エピソード11:つながる
「別行動?」
「そう! 一階と二階にわかれてそれぞれ探しに行くの。トランシーバーがあるからなにかあった時はすぐに連絡できるし、どう?」
エリはすこし考えて答えた。
「いいよ。でも、どっちがどっちに行く?」
「う~ん、エリはどっちがいい?」
「特には。リラが好きに決めていいよ」
「じゃ、あたしは二階を探しに行くから、エリはこのまま一階を見て回って。それでいい?」
リラは別行動をしようと決めた時に抱いた希望を伝えた。彼女が二階を選んだのは、エリに二階を一から調査してもらうのは悪いと思ったのと――どちらかといえばこちらのほうが割合占めているかもしれない――ただ単純に自分が行きたかったから。それでリラの希望を聞いたエリは迷うそぶりすら見せずに答えた。

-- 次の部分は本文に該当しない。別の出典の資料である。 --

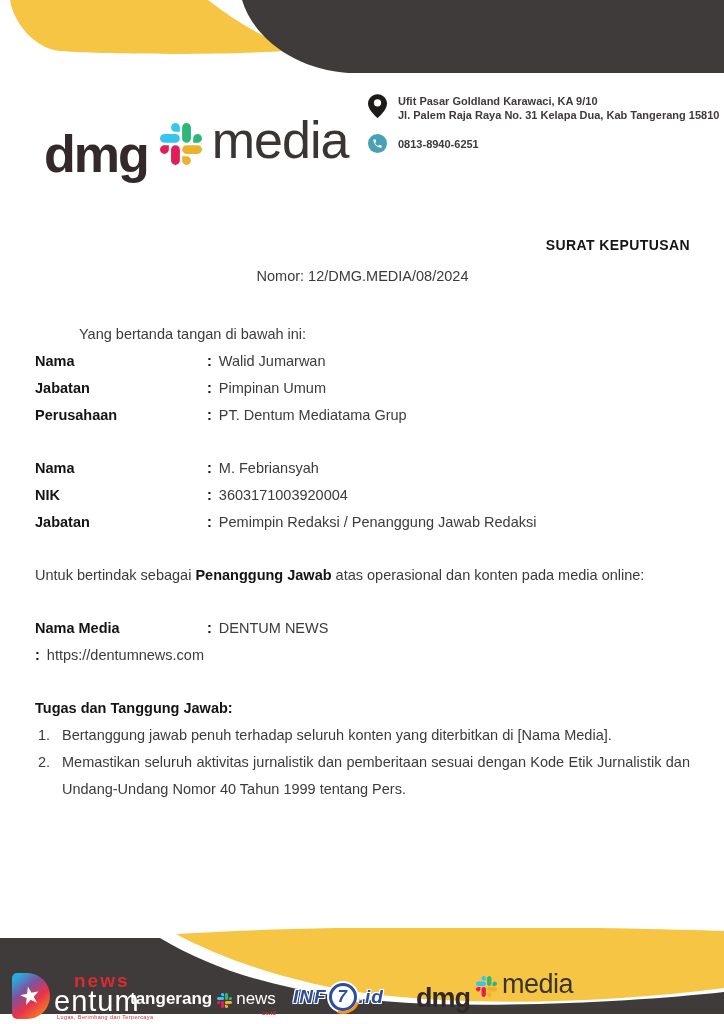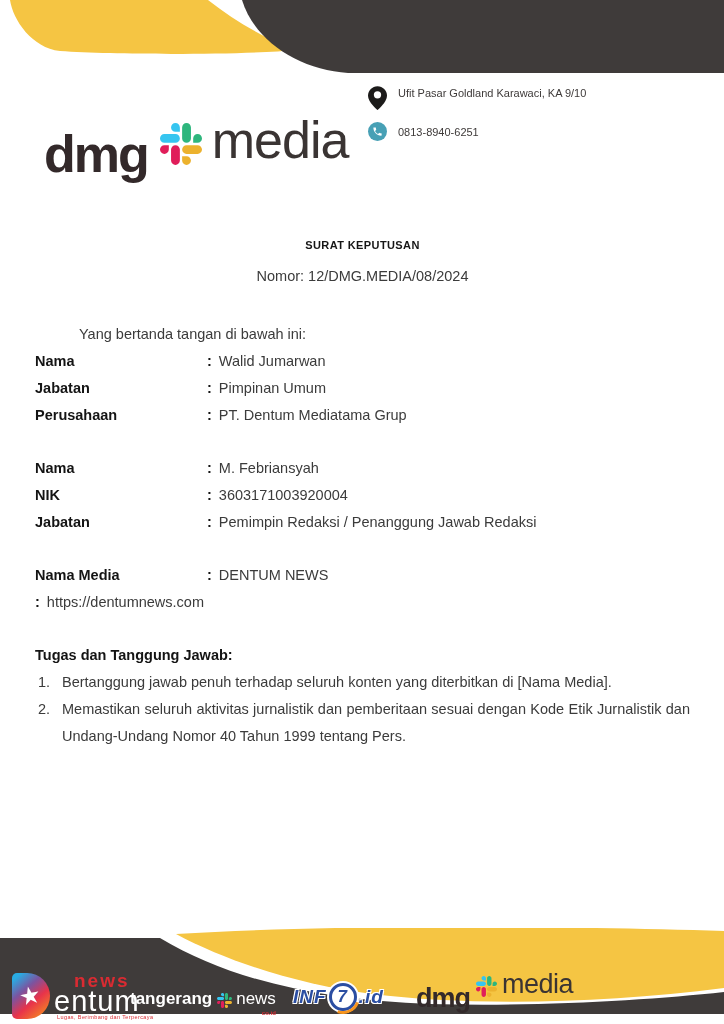"Ufit Pasar Goldland Karawaci, KA" .contact { font-weight: normal -> bold; top: 0 -> 8px }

「いいけど、それならすこしだけ時間もらってもいい?」
「ぜんぜんかまわないけど、なにするん?」
「地図を覚えようかなって」
そう言いながらエリは持っている地図をひろげた。
「いいよいいよ。地図はエリが持ってて。あたしはなくったってなれっこだから平気だし」
「ううん、二階は最初から探さないといけないから大変だろうし、リラが使って」
そうやってお互いに譲り合うもののどうやら状況的に主導権はエリにあるようで、彼女は持ったままだとおぼえにくいからと地図を机の上におき、廊下や部屋を人差し指でなぞりはじめ、その指先に一心に視線を注いだ。その姿にリラはこれ以上言ってもしかたがないことを悟り、彼女の作業の邪魔にならないように口をつぐんだ。それからしばらくして、黙々と一階を頭のなかに叩き込んでいたエリが「よし」とつぶやき、頭をあげた。
「おまたせ。いちおう覚えられたと思う」
そしてそう言いながら地図を折りたたみ、リラに渡した。
「まあ、もし忘れちゃったときはあたしに連絡してよ。トランシーバーがあるからすぐに教えられるし」
「そうする」
「それじゃ行こ――」言いかけて言葉を切ったあと、すこし間をあけてからリラは言った。「っかの前にトランシーバーがちゃんと使えるか確認しておかないと。エリは使い方わかる?」
「あんまり」
「じゃ、ちょうどいいね。確認しながら教えるよ」
「おねがい」
ふたりはトランシーバーを取り出し、隣り合った。
「まず電源の入れ方なんだけど、この上についてるグリグリあるでしょ? これが電源と音量をかねてて、ちょっと回すと電源がついて、さらに回すと音が大きくできる」
リラは説明をしながら実演してみせた。エリもまねてやってみた。まずトランシーバーの上のつまみをちょっと力を込めて回すと、つまみのガラスだか透明なプラスチックだかの部分が緑色に光り、画面に幽霊通信と出た。さらにつまみを回すと、パネルに数字と右側へと段々と高くなっていくゲージが表示された。
「で、次に画面の下にある矢印が書かれているボタンでチャンネルを合わせるの」
「チャンネルって?」
「う~ん、あたしも詳しいことはわかんないだよね。わかるのはとりあえず話したい人と合わせればいいってことぐらい」
それでふたりはボタンを押してチャンネルが変わることを確かめたあと、かりとしてチャンネル1に合わせておいた。
「これであとは横っちょのボタンを押せば話せるはず。ちょっと待ってて」
そう言ってリラは部屋の反対側に向かった。そして彼女がトランシーバーを口元に持っていくのが見えると、エリのトランシーバーからノイズ混じりの声が聞こえてきた。
「あーあーこちらリラ。聞こえますでしょうか。どうぞ」
そしてプツリと切れた。エリはなんだか妙にドキドキしながらボタンを押して返事をした。
「こちらエリ。聞こえます。どうぞ」
するとすぐにリラから返答がきた。
「ごめんエリ、話すときはボタン押しっぱじゃないと。離しちゃうと切れちゃうんだよね」
それじゃ聞こえてないのにひとりで話していたのかとエリは恥ずかしく思いながら、あらためてボタンを押したまま言った。
「これでだいじょうぶ?」
「OK! OK!」
これでトランシーバーがちゃんと動作することが確認できたので、リラはエリのところへ戻った。